Duncan, when approached, also insisted on seeing the delinquent game–keeper, so there was a dinner, this time in his flat: the four of them. Duncan was a rather short, broad, dark–skinned, taciturn Hamlet of a fellow with straight black hair and a weird Celtic conceit of himself. His art was all tubes and valves and spirals and strange colours, ultra–modern, yet with a certain power, even a certain purity of form and tone: only Mellors thought it cruel and repellent. He did not venture to say so, for Duncan was almost insane on the point of his art: it was a personal cult, a personal religion with him.
They were looking at the pictures in the studio, and Duncan kept his smallish brown eyes on the other man. He wanted to hear what the game–keeper would say. He knew already Connie’s and Hilda’s opinions.
‘It is like a pure bit of murder,’ said Mellors at last; a speech Duncan by no means expected from a game–keeper.
‘And who is murdered?’ asked Hilda, rather coldly and sneeringly.
‘Me! It murders all the bowels of compassion in a man.’

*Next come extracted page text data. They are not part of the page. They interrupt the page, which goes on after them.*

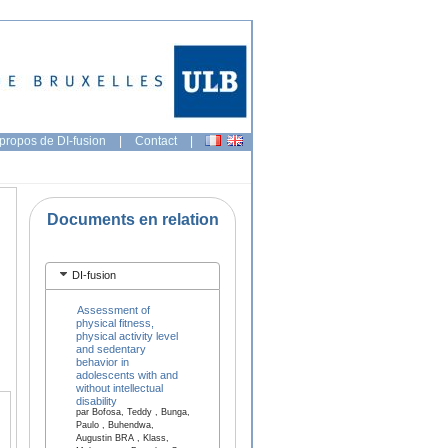
propos de DI-fusion
|
Contact
|
Documents en relation
DI-fusion
Assessment of
physical fitness,
physical activity level
and sedentary
behavior in
adolescents with and
without intellectual
disability
par Bofosa, Teddy , Bunga,
Paulo , Buhendwa,
Augustin BRA , Klass,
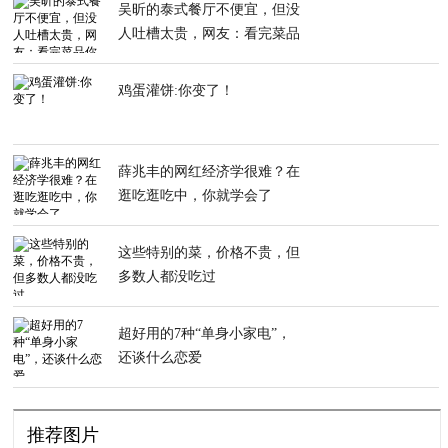
吴昕的泰式餐厅不便宜，但没
人吐槽太贵，网友：看完菜品
你就明白
鸡蛋灌饼:你变了！
薛兆丰的网红经济学很难？在
逛吃逛吃中，你就学会了
这些特别的菜，价格不贵，但
多数人都没吃过
超好用的7种“单身小家电”，
还谈什么恋爱
推荐图片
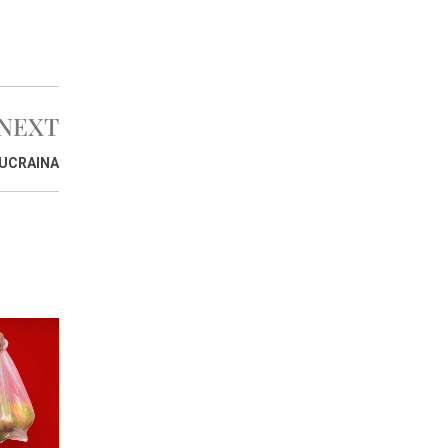
NEXT
’UCRAINA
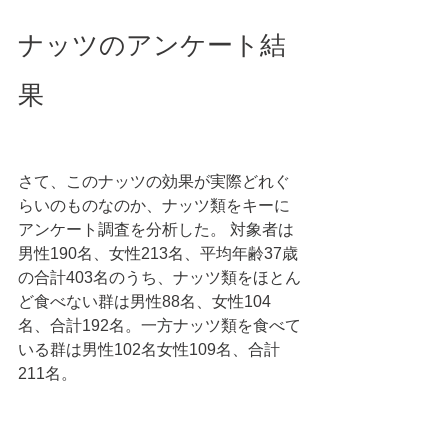
ナッツのアンケート結
果
さて、このナッツの効果が実際どれぐ
らいのものなのか、ナッツ類をキーに
アンケート調査を分析した。 対象者は
男性190名、女性213名、平均年齢37歳
の合計403名のうち、ナッツ類をほとん
ど食べない群は男性88名、女性104
名、合計192名。一方ナッツ類を食べて
いる群は男性102名女性109名、合計
211名。 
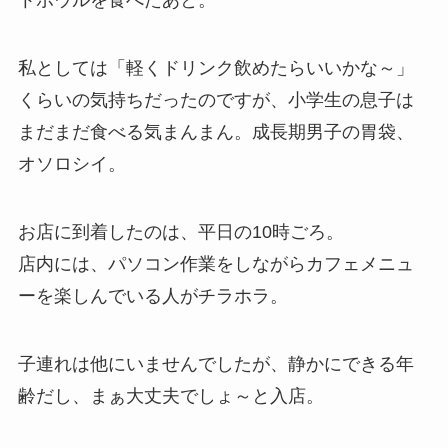
トボウルを食べたあと。
私としては「軽くドリンク飲めたらいいかな～」
くらいの気持ちだったのですが、小学生の息子は
まだまだ食べる気まんまん。成長期男子の胃袋、
オソロシイ。
お店に到着したのは、平日の10時ごろ。
店内には、パソコン作業をしながらカフェメニュ
ーを楽しんでいる人がチラホラ。
子連れは他にいませんでしたが、静かにできる年
齢だし、まぁ大丈夫でしょ～と入店。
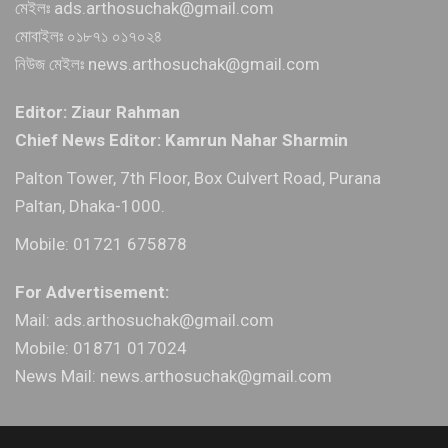
মেইলঃ ads.arthosuchak@gmail.com
মোবাইলঃ ০১৮৭১ ০১৭০২৪
নিউজ মেইলঃ news.arthosuchak@gmail.com
Editor: Ziaur Rahman
Chief News Editor: Kamrun Nahar Sharmin
Palton Tower, 7th Floor, Box Culvert Road, Purana
Paltan, Dhaka-1000.
Mobile: 01721 675878
For Advertisement:
Mail: ads.arthosuchak@gmail.com
Mobile: 01871 017024
News Mail: news.arthosuchak@gmail.com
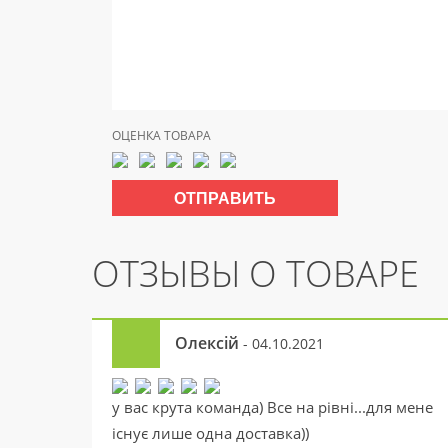
ОЦЕНКА ТОВАРА
ОТЗЫВЫ О ТОВАРЕ
Олексій
- 04.10.2021
у вас крута команда) Все на рівні...для мене
існує лише одна доставка))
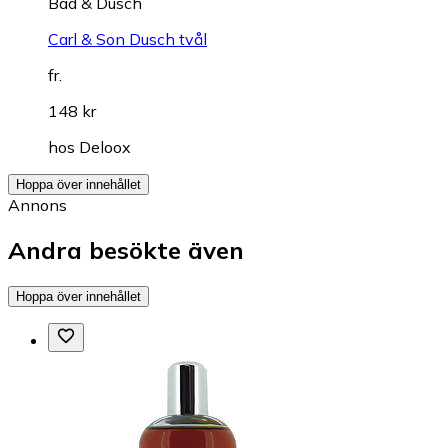
Bad & Dusch
Carl & Son Dusch tvål
fr.
148 kr
hos
Deloox
Hoppa över innehållet
Annons
Andra besökte även
Hoppa över innehållet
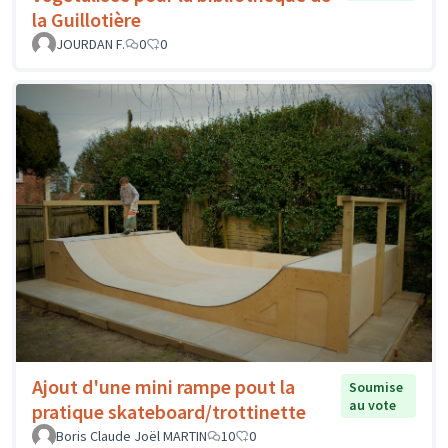
la Guillotière
JOURDAN F.
0
0
Ajout d'une mini rampe pout la
Soumise
au vote
pratique skateboard/trottinette
Boris Claude Joël MARTIN
10
0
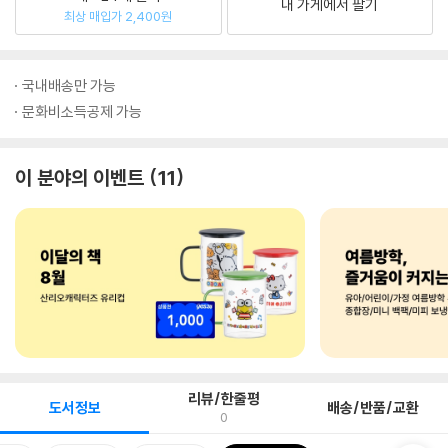
내 가게에서 팔기
최상 매입가 2,400원
국내배송만 가능
문화비소득공제 가능
이 분야의 이벤트
11
리뷰/한줄평
도서정보
배송/반품/교환
0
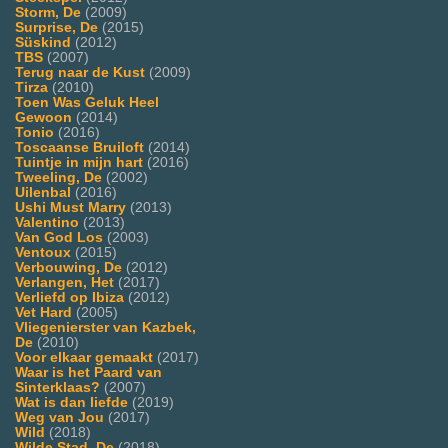
Storm, De
(2009)
Surprise, De
(2015)
Süskind
(2012)
TBS
(2007)
Terug naar de Kust
(2009)
Tirza
(2010)
Toen Was Geluk Heel
Gewoon
(2014)
Tonio
(2016)
Toscaanse Bruiloft
(2014)
Tuintje in mijn hart
(2016)
Tweeling, De
(2002)
Uilenbal
(2016)
Ushi Must Marry
(2013)
Valentino
(2013)
Van God Los
(2003)
Ventoux
(2015)
Verbouwing, De
(2012)
Verlangen, Het
(2017)
Verliefd op Ibiza
(2012)
Vet Hard
(2005)
Vliegenierster van Kazbek,
De
(2010)
Voor elkaar gemaakt
(2017)
Waar is het Paard van
Sinterklaas?
(2007)
Wat is dan liefde
(2019)
Weg van Jou
(2017)
Wild
(2018)
Wilde Stad, De
(2018)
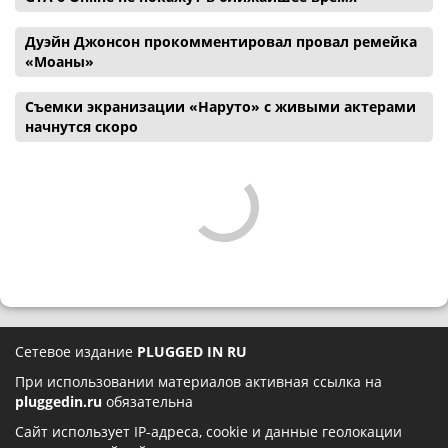
Дуэйн Джонсон прокомментировал провал ремейка
«Моаны»
Съемки экранизации «Наруто» с живыми актерами
начнутся скоро
Сетевое издание
PLUGGED IN RU
При использовании материалов активная ссылка на
pluggedin.ru
обязательна
Сайт использует IP-адреса, cookie и данные геолокации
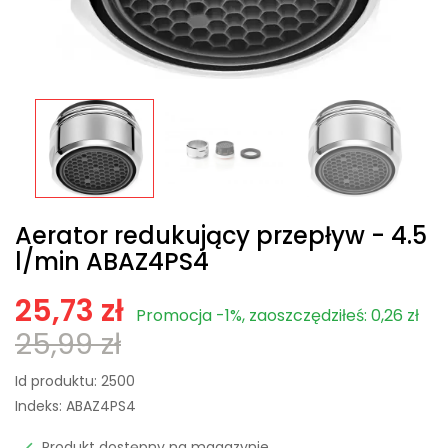
Aerator redukujący przepływ - 4.5
l/min ABAZ4PS4
25,73 zł
Promocja -1%, zaoszczędziłeś: 0,26 zł
25,99 zł
Id produktu:
2500
Indeks:
ABAZ4PS4
Produkt dostępny na magazynie

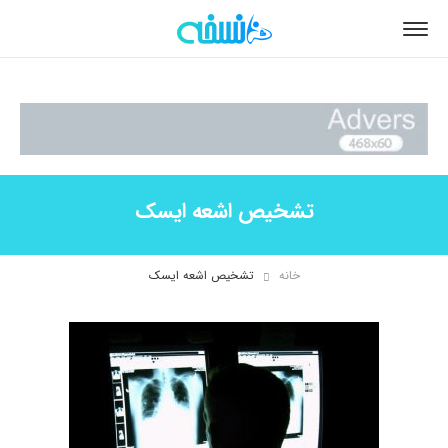
تشخیص اشعه ایسک
خانه
تشخیص اشعه ایسک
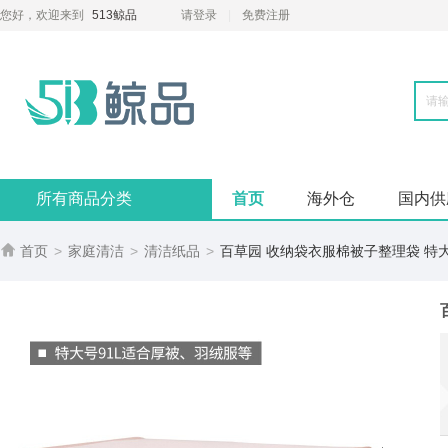
您好，欢迎来到
513鲸品
请登录
免费注册
所有商品分类
首页
海外仓
国内供

首页
>
家庭清洁
>
清洁纸品
>
百草园 收纳袋衣服棉被子整理袋 特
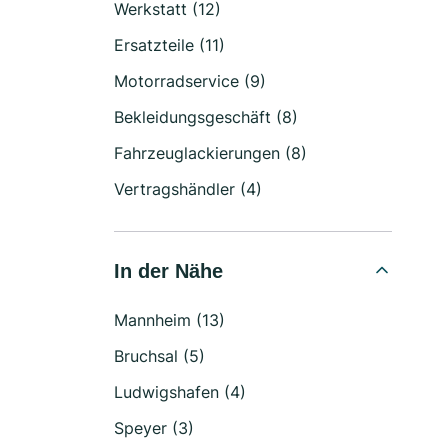
Werkstatt (12)
Ersatzteile (11)
Motorradservice (9)
Bekleidungsgeschäft (8)
Fahrzeuglackierungen (8)
Vertragshändler (4)
In der Nähe
Mannheim (13)
Bruchsal (5)
Ludwigshafen (4)
Speyer (3)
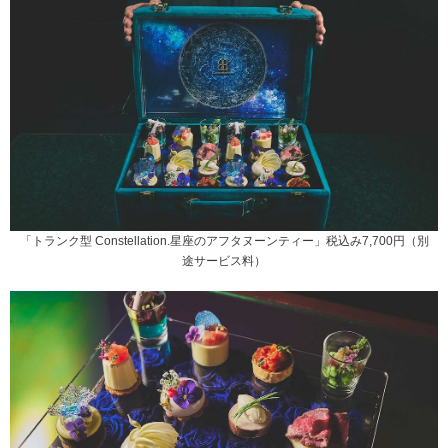
「トランク型 Constellation.星座のアフタヌーンティー」税込み7,700円（別
途サービス料）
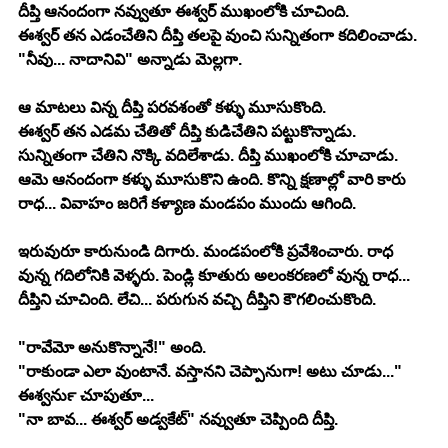
దీప్తి ఆనందంగా నవ్వుతూ ఈశ్వర్ ముఖంలోకి చూచింది.
ఈశ్వర్ తన ఎడంచేతిని దీప్తి తలపై వుంచి సున్నితంగా కదిలించాడు. 
"నీవు... నాదానివి" అన్నాడు మెల్లగా.
ఆ మాటలు విన్న దీప్తి పరవశంతో కళ్ళు మూసుకొంది.
ఈశ్వర్ తన ఎడమ చేతితో దీప్తి కుడిచేతిని పట్టుకొన్నాడు. 
సున్నితంగా చేతిని నొక్కి వదిలేశాడు. దీప్తి ముఖంలోకి చూచాడు. 
ఆమె ఆనందంగా కళ్ళు మూసుకొని ఉంది. కొన్ని క్షణాల్లో వారి కారు 
రాధ... వివాహం జరిగే కళ్యాణ మండపం ముందు ఆగింది.
ఇరువురూ కారునుండి దిగారు. మండపంలోకి ప్రవేశించారు. రాధ 
వున్న గదిలోనికి వెళ్ళరు. పెండ్లి కూతురు అలంకరణలో వున్న రాధ... 
దీప్తిని చూచింది. లేచి... పరుగున వచ్చి దీప్తిని కౌగలించుకొంది. 
"రావేమో అనుకొన్నానే!" అంది.
"రాకుండా ఎలా వుంటానే. వస్తానని చెప్పానుగా! అటు చూడు..."
ఈశ్వర్‍ను చూపుతూ...
"నా బావ... ఈశ్వర్ అడ్వకేట్" నవ్వుతూ చెప్పింది దీప్తి.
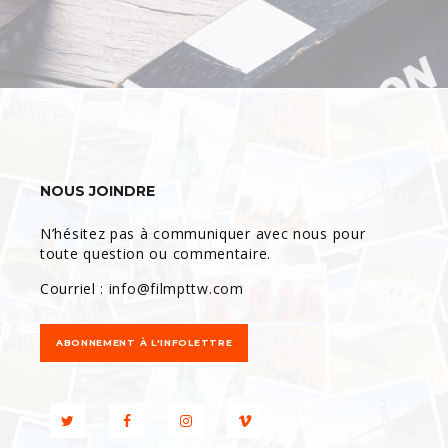
NOUS JOINDRE
N’hésitez pas à communiquer avec nous pour
toute question ou commentaire.
Courriel :
info@filmpttw.com
ABONNEMENT À L'INFOLETTRE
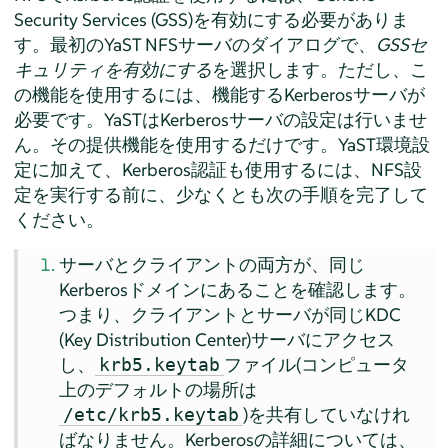
Security Services (GSS)を有効にする必要がありま
す。最初のYaST NFSサーバのダイアログで、
GSSセ
キュリティを有効にする
を選択します。ただし、こ
の機能を使用するには、機能するKerberosサーバが
必要です。YaSTはKerberosサーバの設定は行いませ
ん。その提供機能を使用するだけです。YaST環境設
定に加えて、Kerberos認証も使用するには、NFS設
定を実行する前に、少なくとも次の手順を完了して
ください。
サーバとクライアントの両方が、同じ
Kerberosドメインにあることを確認します。
つまり、クライアントとサーバが同じKDC
(Key Distribution Center)サーバにアクセス
し、
ファイル(コンピュータ
krb5.keytab
上のデフォルトの場所は
)を共有していなけれ
/etc/krb5.keytab
ばなりません。Kerberosの詳細については、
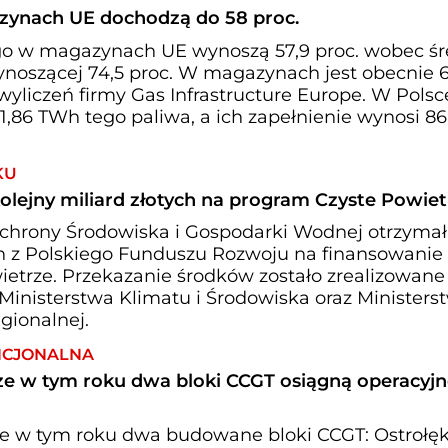
ynach UE dochodzą do 58 proc.
o w magazynach UE wynoszą 57,9 proc. wobec śr
wynoszącej 74,5 proc. W magazynach jest obecnie 
yliczeń firmy Gas Infrastructure Europe. W Polsc
6 TWh tego paliwa, a ich zapełnienie wynosi 86
KU
lejny miliard złotych na program Czyste Powiet
hrony Środowiska i Gospodarki Wodnej otrzymał
ych z Polskiego Funduszu Rozwoju na finansowanie
etrze. Przekazanie środków zostało zrealizowane
Ministerstwa Klimatu i Środowiska oraz Ministers
gionalnej.
NCJONALNA
zcze w tym roku dwa bloki CCGT osiągną operacyj
cze w tym roku dwa budowane bloki CCGT: Ostrołęk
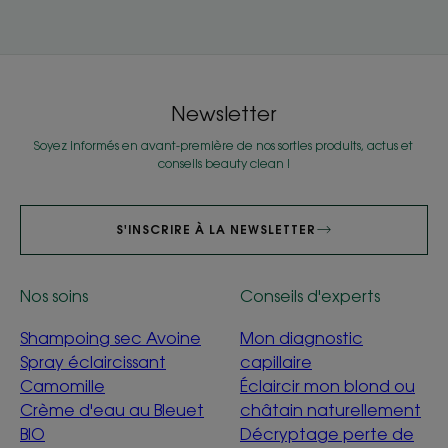
Newsletter
Soyez informés en avant-première de nos sorties produits, actus et
conseils beauty clean !
S'INSCRIRE À LA NEWSLETTER
Nos soins
Conseils d'experts
Shampoing sec Avoine
Mon diagnostic
Spray éclaircissant
capillaire
Camomille
Éclaircir mon blond ou
Crème d'eau au Bleuet
châtain naturellement
BIO
Décryptage perte de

A wave of pure hate came out of the artist. He heard the note of dislike in the other man’s voice, and the note of contempt. And he himself loathed the mention of bowels of compassion. Sickly sentiment!
Mellors stood rather tall and thin, worn–looking, gazing with flickering detachment that was something like the dancing of a moth on the wing, at the pictures.
‘Perhaps stupidity is murdered; sentimental stupidity,’ sneered the artist.
‘Do you think so? I think all these tubes and corrugated vibrations are stupid enough for anything, and pretty sentimental. They show a lot of self–pity and an awful lot of nervous self–opinion, seems to me.’
In another wave of hate the artist’s face looked yellow. But with a sort of silent HAUTEUR he turned the pictures to the wall.
‘I think we may go to the dining–room,’ he said. And they trailed off, dismally.
After coffee, Duncan said:
‘I don’t at all mind posing as the father of Connie’s child. But only on the condition that she’ll come and pose as a model for me. I’ve wanted her for years, and she’s always refused.’ He uttered it with the dark finality of an inquisitor announcing an AUTO DA FE.
‘Ah!’ said Mellors. ‘You only do it on condition, then?’
‘Quite! I only do it on that condition.’ The artist tried to put the utmost contempt of the other person into his speech. He put a little too much.
‘Better have me as a model at the same time,’ said Mellors. ‘Better do us in a group, Vulcan and Venus under the net of art. I used to be a blacksmith, before I was a game–keeper.’
‘Thank you,’ said the artist. ‘I don’t think Vulcan has a figure that interests me.’